How Severe, How Many and When: Out of the total population of 7.96 million people in the 133 analysed districts, 2 million were estimated to be highly food insecure (IPC Phase 3 and above) in the period from February to April 2020, representing 25% of the population analysed. In the period from July to December 2020, the population facing high levels of acute food insecurity (IPC Phase 3 and above) is estimated to increase to 3.2 million people (40% of the analysed population) if humanitarian food assistance is kept at the current levels.

Where and Who: Food insecurity is high in areas characterised by active fighting, which leads to access restrictions that affect coverage of humanitarian food assistance, access to markets, and constant population displacements. The analysis detects 16 districts to be in Emergency (IPC Phase 4), while 103 of the 133 districts are classified in Crisis (IPC Phase 3). In terms of severity, the 16 worst affected (Phase 4) districts are located in eight governorates: Ad Dhalee (3), Marib (3), Al Bayda (2), Shabwah (2), Abyan (2), Taizz (2), Al Jawf (1) and Hadramout (1). In terms of magnitude, the governorates with the highest numbers of people in Crisis or worse (IPC Phase 3 or above) are Taiz (with 591,000 people in IPC Phase 3 and above), Lahj (489,500) and Hadhramaut (465,000).
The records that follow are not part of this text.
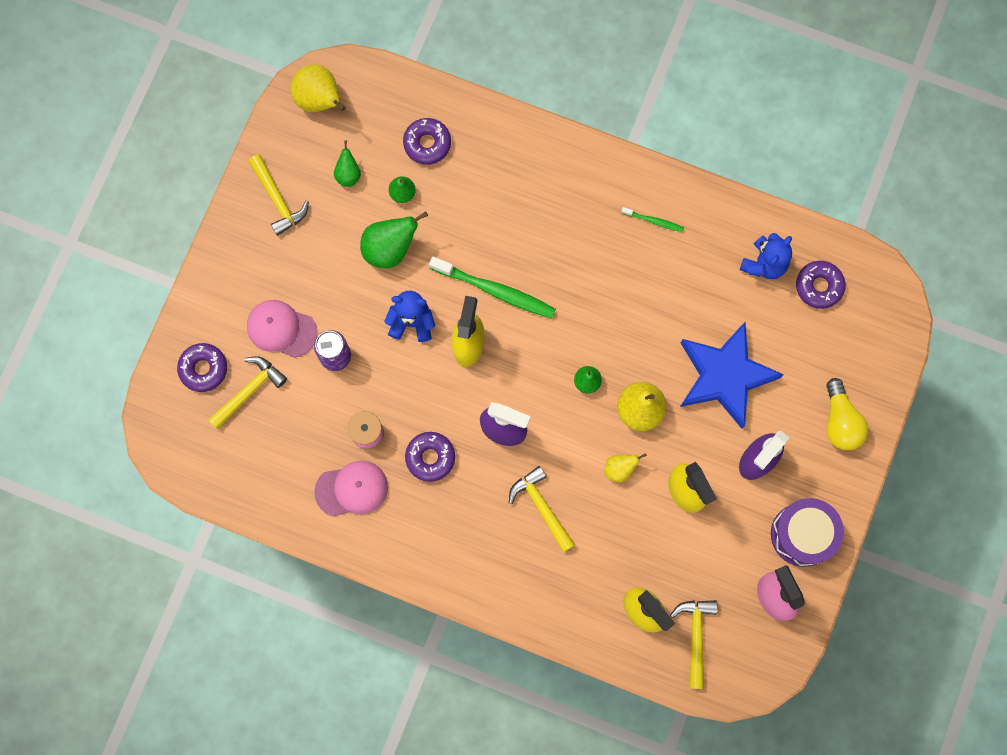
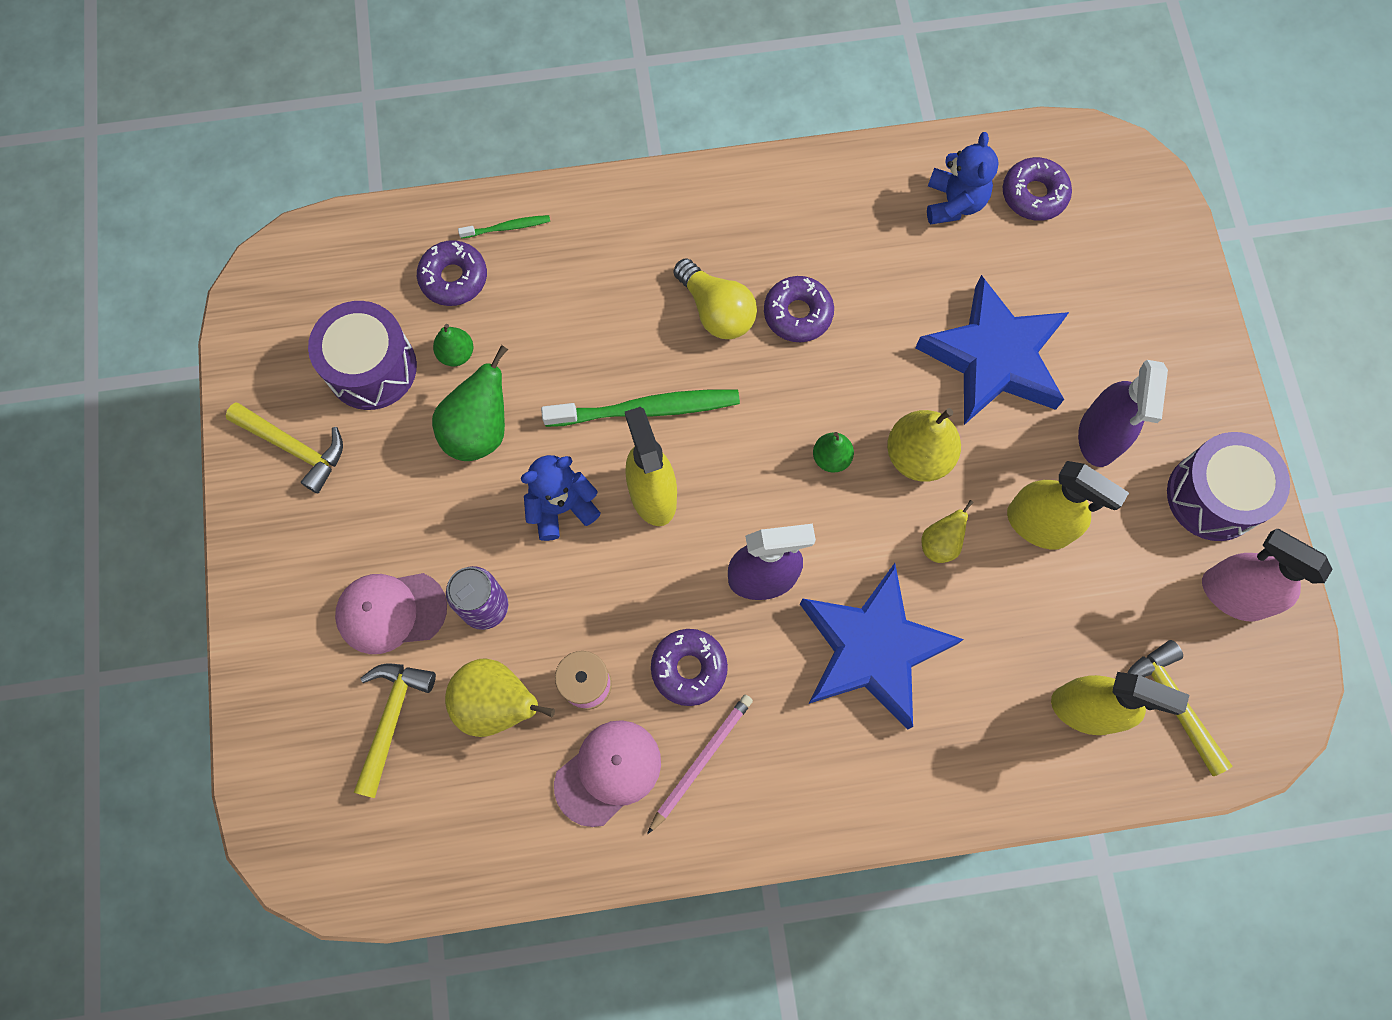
camera: 30 degrees left, 5 degrees down
(203, 369) = (310, 725): purple donut -> purple donut (798, 314)
(320, 100) = (283, 297): yellow pear -> yellow pear (497, 704)
(348, 174) = (372, 368): green pear -> purple drum
(407, 512) = (701, 761): none -> pink pencil
(541, 506) = (872, 649): yellow hammer -> blue star
(653, 221) = (791, 223): green toothbrush -> green toothbrush (507, 227)
(840, 422) = (1164, 336): yellow light bulb -> yellow light bulb (716, 311)

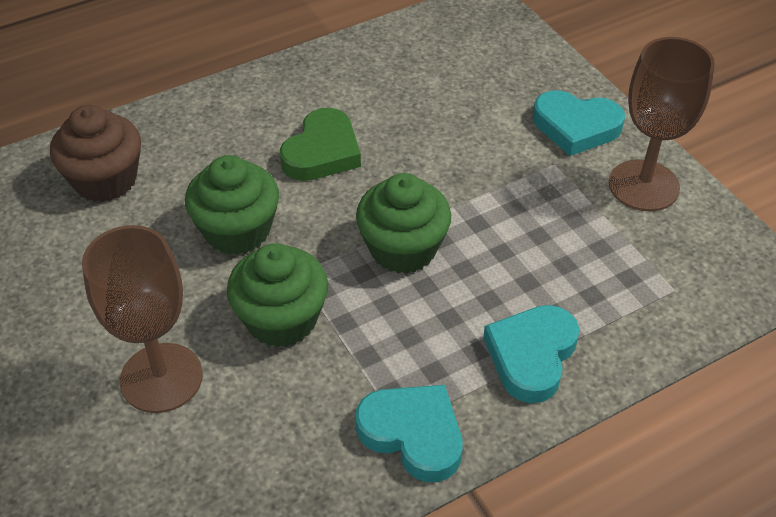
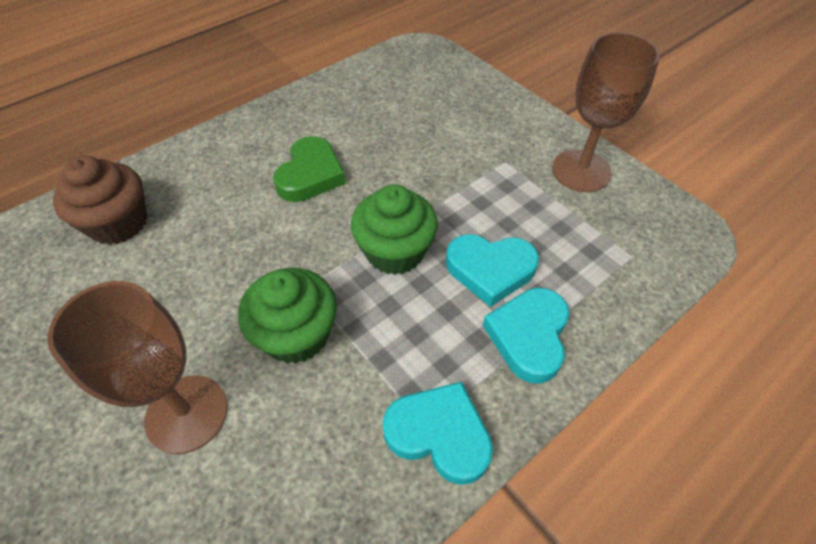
camera: 10 degrees left, 5 degrees up
(237, 230) = (245, 254): green cupcake -> none
(576, 127) = (514, 130): turquoise heart -> turquoise heart (490, 270)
Why: The continued conflict, the economic crisis further exacerbated by COVID-19 restriction measures, and natural hazards affecting the already low levels of local production, have significantly eroded the ability of households to cope with new and intensifying shocks. The erosion of households’ purchasing power affects access to food and agricultural inputs, especially with an increased strain on remittances due to COVID-19 restrictions abroad. A high percentage of households are highly reliant on humanitarian food assistance to meet their daily food needs.